Invited Paper AS-MoM2
Cluster Primary Ion Beam Secondary Ion Mass Spectrometry for 2 and 3 Dimensional SIMS Analysis

Monday, November 15, 2004, 8:40 am, Room 210A

Session: SIMS I - Cluster Probe Beams and General Topics
Presenter: G. Gillen, National Institute of Standards and Technology
Authors: G. Gillen, National Institute of Standards and Technology
P. Chi, National Institute of Standards and Technology
A.J. Fahey, National Institute of Standards and Technology
C.M. Mahoney, National Institute of Standards and Technology
M.S. Wagner, National Institute of Standards and Technology
Correspondent: Click to Email
The use of novel monoatomic and cluster primary ion beams for Secondary Ion Mass Spectrometry (SIMS) has several potential advantages for surface analysis. Cluster ion sputtering results in a reduced penetration depth for the constituent atoms of the cluster, which should improve SIMS depth resolution and minimizes the sputter depth over which the build up of the primary beam gives non-linear sputter and ion yield enhancements (the so-called transient region).
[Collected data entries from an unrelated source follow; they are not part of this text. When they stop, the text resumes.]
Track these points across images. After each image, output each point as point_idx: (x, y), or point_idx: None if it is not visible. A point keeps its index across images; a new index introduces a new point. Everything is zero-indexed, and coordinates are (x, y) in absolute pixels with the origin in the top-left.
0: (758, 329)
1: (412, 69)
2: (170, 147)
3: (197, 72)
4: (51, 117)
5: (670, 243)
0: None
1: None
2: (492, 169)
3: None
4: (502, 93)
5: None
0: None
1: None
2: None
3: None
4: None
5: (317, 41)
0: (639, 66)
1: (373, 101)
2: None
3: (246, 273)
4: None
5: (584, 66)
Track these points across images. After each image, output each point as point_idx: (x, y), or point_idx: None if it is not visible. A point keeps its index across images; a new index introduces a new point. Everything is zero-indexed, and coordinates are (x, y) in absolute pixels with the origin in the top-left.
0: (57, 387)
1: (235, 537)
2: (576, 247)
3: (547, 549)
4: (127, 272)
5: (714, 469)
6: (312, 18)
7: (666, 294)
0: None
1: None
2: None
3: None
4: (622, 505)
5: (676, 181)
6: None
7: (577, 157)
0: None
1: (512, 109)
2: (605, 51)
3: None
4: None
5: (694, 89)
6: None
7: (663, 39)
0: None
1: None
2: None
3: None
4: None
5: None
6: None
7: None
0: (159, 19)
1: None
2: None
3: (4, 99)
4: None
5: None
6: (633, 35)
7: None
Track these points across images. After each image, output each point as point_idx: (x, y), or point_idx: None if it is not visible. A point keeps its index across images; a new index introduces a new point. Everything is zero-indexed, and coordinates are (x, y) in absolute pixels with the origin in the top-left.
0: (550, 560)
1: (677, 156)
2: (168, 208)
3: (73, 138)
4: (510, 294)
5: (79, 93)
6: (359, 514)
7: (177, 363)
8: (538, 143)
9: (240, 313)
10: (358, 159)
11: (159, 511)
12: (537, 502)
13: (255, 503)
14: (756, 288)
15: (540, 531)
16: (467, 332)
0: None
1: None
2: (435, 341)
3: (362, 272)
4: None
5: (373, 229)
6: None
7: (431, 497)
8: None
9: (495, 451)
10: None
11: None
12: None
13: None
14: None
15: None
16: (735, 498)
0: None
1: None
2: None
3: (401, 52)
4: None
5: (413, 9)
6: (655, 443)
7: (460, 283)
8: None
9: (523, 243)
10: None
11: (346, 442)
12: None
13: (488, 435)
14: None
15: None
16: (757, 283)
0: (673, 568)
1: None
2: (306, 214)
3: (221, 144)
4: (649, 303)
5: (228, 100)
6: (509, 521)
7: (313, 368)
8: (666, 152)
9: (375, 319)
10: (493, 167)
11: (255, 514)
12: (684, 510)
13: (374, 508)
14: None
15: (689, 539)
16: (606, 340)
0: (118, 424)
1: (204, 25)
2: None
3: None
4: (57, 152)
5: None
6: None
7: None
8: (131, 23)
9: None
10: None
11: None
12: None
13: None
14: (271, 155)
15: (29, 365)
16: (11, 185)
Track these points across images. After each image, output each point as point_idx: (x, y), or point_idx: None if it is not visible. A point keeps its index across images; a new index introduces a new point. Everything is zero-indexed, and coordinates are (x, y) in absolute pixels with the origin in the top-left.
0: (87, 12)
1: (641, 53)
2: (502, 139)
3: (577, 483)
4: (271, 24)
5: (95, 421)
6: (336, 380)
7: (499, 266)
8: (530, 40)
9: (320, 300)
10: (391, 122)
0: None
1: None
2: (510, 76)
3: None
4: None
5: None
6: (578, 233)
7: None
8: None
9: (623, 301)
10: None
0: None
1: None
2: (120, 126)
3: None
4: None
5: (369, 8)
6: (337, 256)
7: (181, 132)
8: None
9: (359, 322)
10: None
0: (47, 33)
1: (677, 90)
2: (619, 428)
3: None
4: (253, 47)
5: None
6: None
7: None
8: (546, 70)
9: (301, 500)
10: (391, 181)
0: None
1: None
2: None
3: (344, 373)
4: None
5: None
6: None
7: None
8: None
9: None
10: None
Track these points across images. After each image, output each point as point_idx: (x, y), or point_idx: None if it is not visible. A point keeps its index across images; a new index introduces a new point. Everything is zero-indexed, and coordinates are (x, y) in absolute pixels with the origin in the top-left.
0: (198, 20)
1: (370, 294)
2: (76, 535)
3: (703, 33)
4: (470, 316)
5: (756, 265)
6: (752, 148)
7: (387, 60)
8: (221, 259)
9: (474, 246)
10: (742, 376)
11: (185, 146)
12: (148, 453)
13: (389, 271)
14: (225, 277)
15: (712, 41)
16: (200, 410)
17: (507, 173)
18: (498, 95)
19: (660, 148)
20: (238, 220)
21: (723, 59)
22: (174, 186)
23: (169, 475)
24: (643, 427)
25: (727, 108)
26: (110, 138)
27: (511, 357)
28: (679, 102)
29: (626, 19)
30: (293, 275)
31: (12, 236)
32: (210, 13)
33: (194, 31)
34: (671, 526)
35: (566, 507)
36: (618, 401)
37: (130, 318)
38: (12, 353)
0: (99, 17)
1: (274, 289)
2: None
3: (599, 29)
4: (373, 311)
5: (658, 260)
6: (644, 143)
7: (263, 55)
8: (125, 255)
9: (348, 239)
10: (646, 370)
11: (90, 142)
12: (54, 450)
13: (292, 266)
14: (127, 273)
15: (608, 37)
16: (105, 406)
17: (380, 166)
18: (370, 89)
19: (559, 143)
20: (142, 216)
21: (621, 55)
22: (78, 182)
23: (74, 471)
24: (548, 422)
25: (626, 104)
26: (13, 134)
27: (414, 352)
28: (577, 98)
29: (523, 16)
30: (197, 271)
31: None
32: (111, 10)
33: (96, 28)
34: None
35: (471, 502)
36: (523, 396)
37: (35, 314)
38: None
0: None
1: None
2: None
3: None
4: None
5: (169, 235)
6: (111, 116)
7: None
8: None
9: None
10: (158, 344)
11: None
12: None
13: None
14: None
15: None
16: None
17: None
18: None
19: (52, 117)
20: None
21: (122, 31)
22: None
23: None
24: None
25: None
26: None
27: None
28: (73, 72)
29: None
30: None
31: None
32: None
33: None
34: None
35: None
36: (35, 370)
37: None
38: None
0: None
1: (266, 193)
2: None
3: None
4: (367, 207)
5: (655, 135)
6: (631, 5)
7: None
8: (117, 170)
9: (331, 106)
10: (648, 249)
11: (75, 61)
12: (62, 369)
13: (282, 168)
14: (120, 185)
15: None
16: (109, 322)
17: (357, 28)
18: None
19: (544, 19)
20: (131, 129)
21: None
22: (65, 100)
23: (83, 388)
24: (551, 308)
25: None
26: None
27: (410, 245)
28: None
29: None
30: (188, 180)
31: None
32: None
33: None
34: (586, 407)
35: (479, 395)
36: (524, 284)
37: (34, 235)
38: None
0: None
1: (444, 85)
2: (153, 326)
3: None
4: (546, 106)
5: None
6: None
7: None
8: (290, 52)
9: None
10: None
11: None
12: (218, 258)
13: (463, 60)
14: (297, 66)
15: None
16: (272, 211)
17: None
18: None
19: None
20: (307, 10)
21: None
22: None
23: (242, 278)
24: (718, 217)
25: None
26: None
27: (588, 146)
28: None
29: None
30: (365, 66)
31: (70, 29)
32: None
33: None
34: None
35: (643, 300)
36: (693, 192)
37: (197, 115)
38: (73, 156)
Cluster bombardment may also reduce sputter-induced topography created during ion beam analysis of metal films. For organic surface characterization, cluster primary ion beam offers large improvements in sensitivity and, in selected cases, immunity to primary-beam-induced degradation of the sample. At NIST we are working on the application of novel primary ion beam SIMS for practical surface analysis. Several types of prototype ion sources are currently being evaluated for this application including; SF5+ , C8- and C60+. A variety of materials have been analyzed using these new ion sources including low energy ion implants of arsenic and phosphorous in silicon, boron delta-doped layers, surface metals, metal films, organic films and polymers. Recent key findings include the observation of improved depth resolution for semiconductor analysis and a reduction in beam-induced topography for metal films. Our most recent efforts have been focused on extending the cluster SIMS technique for the molecular depth profiling of organic thin films. Combined with secondary ion imaging we will demonstrate the unique capability of cluster SIMS to provide true 3 dimensional molecular surface analysis.